- Original British quad poster
- Directed by: George Pollock
- Written by: Blanaid Irvine Patrick Kirwan
- Based on: play The Big Birthday by Hugh Leonard
- Produced by: Emmet Dalton Alec C. Snowden
- Starring: Barry Fitzgerald June Thorburn Eddie Golden Godfrey Quigley
- Cinematography: Walter J. Harvey
- Edited by: Henry Richardson
- Music by: Stanley Black
- Production company: Emmett Dalton Productions
- Distributed by: British Lion Film Corporation (UK)
- Release date: February 1959 (UK);
- Running time: 77 minutes
- Country: Ireland
- Language: English

= Broth of a Boy =

1959 Irish film

Broth of a Boy is a 1959 Irish comedy film directed by George Pollock and starring Barry Fitzgerald (in his final appearance), Harry Brogan and June Thorburn. It was written by Blanaid Irvine and Patrick Kirwan and adapted from the 1956 play The Big Birthday by Hugh Leonard.

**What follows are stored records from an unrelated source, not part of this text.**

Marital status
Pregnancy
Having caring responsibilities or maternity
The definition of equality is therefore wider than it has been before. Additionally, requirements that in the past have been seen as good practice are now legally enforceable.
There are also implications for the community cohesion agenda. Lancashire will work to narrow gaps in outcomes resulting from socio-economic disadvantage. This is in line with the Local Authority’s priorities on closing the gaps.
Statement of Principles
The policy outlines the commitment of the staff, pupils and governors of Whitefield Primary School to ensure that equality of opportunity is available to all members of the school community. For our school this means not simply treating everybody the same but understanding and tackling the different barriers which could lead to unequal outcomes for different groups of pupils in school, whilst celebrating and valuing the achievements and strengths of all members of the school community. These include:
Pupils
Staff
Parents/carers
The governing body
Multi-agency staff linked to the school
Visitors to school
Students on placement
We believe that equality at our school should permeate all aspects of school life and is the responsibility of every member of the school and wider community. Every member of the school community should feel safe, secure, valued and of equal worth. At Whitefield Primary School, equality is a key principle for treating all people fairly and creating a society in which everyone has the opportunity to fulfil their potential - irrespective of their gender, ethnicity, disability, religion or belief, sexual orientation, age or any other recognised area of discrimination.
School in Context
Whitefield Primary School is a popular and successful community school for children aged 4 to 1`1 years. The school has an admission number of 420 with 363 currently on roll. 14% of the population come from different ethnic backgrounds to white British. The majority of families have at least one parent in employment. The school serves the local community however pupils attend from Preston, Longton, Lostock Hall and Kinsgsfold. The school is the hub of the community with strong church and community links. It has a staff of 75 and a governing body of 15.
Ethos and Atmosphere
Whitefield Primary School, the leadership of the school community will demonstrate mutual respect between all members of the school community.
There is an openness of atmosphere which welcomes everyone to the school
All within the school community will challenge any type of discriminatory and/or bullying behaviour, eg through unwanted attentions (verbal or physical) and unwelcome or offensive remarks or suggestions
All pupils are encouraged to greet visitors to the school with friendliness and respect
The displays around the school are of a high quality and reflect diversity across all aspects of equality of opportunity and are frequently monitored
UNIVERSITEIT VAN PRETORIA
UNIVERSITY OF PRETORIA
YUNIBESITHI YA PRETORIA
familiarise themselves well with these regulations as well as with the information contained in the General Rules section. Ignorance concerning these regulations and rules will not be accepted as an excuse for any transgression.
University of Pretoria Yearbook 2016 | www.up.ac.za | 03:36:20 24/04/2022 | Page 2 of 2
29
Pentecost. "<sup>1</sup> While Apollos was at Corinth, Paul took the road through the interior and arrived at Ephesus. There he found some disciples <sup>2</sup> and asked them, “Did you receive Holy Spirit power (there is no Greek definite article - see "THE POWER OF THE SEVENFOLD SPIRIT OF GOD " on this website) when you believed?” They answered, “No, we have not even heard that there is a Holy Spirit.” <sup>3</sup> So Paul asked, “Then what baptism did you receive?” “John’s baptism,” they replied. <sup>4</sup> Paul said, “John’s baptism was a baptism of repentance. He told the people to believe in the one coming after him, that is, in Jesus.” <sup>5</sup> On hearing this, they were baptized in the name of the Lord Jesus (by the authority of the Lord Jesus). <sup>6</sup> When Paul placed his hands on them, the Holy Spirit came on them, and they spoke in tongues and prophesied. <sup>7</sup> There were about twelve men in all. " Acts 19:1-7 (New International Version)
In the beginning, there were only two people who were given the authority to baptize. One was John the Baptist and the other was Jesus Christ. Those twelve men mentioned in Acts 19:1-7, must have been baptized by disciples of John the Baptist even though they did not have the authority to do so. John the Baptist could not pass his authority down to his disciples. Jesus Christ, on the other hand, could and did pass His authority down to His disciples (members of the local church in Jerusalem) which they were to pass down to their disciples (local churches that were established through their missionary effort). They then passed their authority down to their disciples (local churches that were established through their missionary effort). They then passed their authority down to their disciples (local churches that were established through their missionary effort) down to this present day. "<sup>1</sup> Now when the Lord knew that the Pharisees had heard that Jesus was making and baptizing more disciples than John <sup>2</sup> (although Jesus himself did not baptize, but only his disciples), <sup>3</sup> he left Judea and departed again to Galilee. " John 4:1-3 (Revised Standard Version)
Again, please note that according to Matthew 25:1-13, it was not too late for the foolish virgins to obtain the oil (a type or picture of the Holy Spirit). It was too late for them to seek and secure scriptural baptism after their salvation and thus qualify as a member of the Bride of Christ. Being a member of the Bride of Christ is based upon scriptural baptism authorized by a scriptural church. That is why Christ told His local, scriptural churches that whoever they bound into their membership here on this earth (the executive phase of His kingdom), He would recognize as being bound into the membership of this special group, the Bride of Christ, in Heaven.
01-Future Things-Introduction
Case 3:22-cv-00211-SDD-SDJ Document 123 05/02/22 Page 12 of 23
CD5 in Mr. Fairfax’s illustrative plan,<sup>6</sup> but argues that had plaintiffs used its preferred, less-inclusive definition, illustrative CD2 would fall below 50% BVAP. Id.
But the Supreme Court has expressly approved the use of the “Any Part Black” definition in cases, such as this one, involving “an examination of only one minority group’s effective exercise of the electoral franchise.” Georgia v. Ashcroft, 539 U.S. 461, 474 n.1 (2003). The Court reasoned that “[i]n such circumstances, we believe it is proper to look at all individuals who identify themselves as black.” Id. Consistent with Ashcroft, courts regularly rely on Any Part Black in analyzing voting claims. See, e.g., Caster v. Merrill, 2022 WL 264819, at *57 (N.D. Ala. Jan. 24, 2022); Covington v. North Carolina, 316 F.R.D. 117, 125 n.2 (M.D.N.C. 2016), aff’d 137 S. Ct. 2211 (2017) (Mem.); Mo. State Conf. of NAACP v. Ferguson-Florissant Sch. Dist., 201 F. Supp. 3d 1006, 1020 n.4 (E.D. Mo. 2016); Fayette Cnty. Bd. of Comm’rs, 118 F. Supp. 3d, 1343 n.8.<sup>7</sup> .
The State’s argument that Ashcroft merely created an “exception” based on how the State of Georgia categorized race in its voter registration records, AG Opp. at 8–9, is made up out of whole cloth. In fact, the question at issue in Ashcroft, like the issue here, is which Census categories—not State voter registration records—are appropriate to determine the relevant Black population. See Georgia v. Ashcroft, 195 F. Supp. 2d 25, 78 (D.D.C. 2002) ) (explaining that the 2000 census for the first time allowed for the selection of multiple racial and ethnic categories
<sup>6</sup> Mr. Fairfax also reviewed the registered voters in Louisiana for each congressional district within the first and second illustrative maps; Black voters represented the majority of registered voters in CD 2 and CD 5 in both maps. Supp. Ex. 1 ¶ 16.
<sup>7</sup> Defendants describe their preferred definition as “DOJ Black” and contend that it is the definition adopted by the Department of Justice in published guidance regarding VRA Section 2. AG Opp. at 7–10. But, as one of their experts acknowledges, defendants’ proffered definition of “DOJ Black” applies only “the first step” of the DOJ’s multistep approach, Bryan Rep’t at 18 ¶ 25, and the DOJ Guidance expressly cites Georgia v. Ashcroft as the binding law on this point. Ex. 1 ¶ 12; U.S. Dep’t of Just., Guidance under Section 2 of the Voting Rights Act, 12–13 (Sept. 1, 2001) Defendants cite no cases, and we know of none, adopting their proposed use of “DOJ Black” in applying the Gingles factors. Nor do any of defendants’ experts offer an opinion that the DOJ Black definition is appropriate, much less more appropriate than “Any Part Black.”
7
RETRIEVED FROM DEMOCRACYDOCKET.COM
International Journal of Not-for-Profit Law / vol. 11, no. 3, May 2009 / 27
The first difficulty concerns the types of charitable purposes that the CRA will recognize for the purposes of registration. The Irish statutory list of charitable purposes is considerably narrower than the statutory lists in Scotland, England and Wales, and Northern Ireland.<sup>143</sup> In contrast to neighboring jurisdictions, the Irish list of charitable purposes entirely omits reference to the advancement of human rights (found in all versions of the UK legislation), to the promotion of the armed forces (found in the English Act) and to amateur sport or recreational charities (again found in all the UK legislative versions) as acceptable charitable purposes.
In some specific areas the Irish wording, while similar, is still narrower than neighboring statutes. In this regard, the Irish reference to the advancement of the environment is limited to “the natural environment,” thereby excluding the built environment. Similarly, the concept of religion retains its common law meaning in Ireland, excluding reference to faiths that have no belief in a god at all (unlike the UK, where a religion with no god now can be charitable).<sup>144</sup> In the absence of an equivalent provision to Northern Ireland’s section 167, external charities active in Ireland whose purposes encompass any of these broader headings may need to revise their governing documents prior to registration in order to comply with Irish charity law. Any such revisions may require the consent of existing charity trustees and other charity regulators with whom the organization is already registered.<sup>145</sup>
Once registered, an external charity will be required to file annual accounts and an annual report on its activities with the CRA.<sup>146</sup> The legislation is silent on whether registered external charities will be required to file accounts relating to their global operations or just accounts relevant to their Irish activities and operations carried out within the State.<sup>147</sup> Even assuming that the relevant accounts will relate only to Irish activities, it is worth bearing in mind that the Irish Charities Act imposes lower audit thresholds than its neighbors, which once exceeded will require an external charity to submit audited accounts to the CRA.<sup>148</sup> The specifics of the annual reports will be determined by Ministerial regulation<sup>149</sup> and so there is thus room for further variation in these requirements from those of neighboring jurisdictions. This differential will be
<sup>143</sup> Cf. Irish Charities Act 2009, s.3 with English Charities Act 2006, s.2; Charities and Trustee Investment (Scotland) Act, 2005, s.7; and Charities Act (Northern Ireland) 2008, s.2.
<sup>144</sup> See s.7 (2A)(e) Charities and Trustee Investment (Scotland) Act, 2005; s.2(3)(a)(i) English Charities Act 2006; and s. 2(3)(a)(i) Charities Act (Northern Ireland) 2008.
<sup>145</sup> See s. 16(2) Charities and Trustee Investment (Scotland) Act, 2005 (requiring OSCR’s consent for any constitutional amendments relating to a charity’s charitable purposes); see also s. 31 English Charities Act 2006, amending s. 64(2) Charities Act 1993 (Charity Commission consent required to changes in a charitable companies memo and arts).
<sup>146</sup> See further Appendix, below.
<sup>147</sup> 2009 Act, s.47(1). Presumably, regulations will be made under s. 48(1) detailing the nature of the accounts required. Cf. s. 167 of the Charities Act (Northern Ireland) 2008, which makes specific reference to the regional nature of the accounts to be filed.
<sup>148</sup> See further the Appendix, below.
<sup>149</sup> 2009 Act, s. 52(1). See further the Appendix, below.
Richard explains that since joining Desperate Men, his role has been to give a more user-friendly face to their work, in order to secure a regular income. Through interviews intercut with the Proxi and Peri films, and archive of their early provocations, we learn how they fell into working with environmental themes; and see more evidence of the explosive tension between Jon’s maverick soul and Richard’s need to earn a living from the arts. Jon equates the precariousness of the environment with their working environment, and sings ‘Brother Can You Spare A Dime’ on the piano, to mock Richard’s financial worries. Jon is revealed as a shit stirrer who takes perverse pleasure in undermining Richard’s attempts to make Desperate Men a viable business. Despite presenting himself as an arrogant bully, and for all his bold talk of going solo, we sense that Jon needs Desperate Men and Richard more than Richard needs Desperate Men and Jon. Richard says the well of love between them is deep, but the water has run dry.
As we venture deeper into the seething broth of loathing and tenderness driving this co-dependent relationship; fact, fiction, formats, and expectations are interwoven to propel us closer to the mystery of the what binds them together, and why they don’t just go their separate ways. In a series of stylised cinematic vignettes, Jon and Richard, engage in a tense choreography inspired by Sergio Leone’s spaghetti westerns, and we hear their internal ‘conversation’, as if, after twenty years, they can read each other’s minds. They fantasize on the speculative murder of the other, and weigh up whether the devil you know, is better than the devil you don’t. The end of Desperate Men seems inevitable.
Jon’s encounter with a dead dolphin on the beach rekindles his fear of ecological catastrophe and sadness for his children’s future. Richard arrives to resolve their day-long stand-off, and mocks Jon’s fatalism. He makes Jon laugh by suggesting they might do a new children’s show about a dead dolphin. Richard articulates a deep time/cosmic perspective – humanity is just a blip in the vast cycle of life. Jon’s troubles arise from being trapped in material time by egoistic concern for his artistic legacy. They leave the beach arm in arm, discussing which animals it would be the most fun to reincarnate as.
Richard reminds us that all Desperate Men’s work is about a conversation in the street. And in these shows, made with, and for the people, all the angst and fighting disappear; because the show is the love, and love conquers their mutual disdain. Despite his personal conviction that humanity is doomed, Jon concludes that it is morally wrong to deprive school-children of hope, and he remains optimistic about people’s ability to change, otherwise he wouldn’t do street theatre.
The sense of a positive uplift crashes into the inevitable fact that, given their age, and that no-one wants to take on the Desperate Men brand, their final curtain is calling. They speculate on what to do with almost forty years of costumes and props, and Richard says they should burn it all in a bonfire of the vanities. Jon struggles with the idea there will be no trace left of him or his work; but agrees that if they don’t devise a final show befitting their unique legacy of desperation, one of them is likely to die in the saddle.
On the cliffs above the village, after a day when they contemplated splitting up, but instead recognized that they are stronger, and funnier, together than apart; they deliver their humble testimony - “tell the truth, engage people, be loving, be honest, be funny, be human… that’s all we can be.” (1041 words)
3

The film involves the efforts of a British television producer to create a documentary about the birthday of an Irish supercentenarian, but the cantankerous old man is unwilling to cooperate with him.

==Plot==
Whilst holidaying in Ireland, British TV producer Randall comes across a village celebrating the birthday of the oldest man in the world, Patrick Farrell. Thinking Farrell's 110th birthday would make an ideal subject for a BBC documentary, Randall seeks to persuade him to agree to be filmed. However, Farrell proves difficult, is an old codger, cantankerous and disreputable, and will cooperate only if he can exploit the situation for his own ends.

==Cast==
- Barry Fitzgerald as Patrick Farrell
- Harry Brogan as Willie
- Tony Wright as Randall
- June Thorburn as Silin Lehane
- Eddie Golden as Martin Lehane
- Maire Keane as Molly Lehane
- Godfrey Quigley as Desmond Phillips
- Bart Bastable as Clooney
- Dermot Kelly as Tim
- Cecil Barror as O'Shaughnessy
- Josephine Fitzgerald as Mrs. O'Shaughnessy
- Philip O'Flynn as Father Carey
- Dennis Brennan as Bolger
- Bill Foley as Connolly
- Annie D'Alton as Miss O'Toole
- T. P. McKenna as minor role
- Paul Farrell as narman
- Christopher Casson as Judge

==Production==
Filming took place at Bray Studios in Ireland in August 1958 under the title of The Big Birthday.
==Critical reception==
The New York Times wrote, "Although the idea bristles with lively possibilities and Mr. Fitzgerald and the Abbey Theatre players who surround him do as much as they can with it, Broth of a Boy only generates mild chuckles and a guffaw or two".

TV Guide bemoaned the "bad script, acting, and direction".

Allmovie applauded "a pleasant, easygoing satire of exploitive journalism – a target that is as viable today as it was in 1959."

Leonard Maltin found the film "quietly effective."

Leslie Halliwell said: "Mildly amusing regional comedy."

In British Sound Films: The Studio Years 1928–1959 David Quinlan rated the film as "average", writing: "Palatable dose of Irish, lent sparkle by Fitzgerald."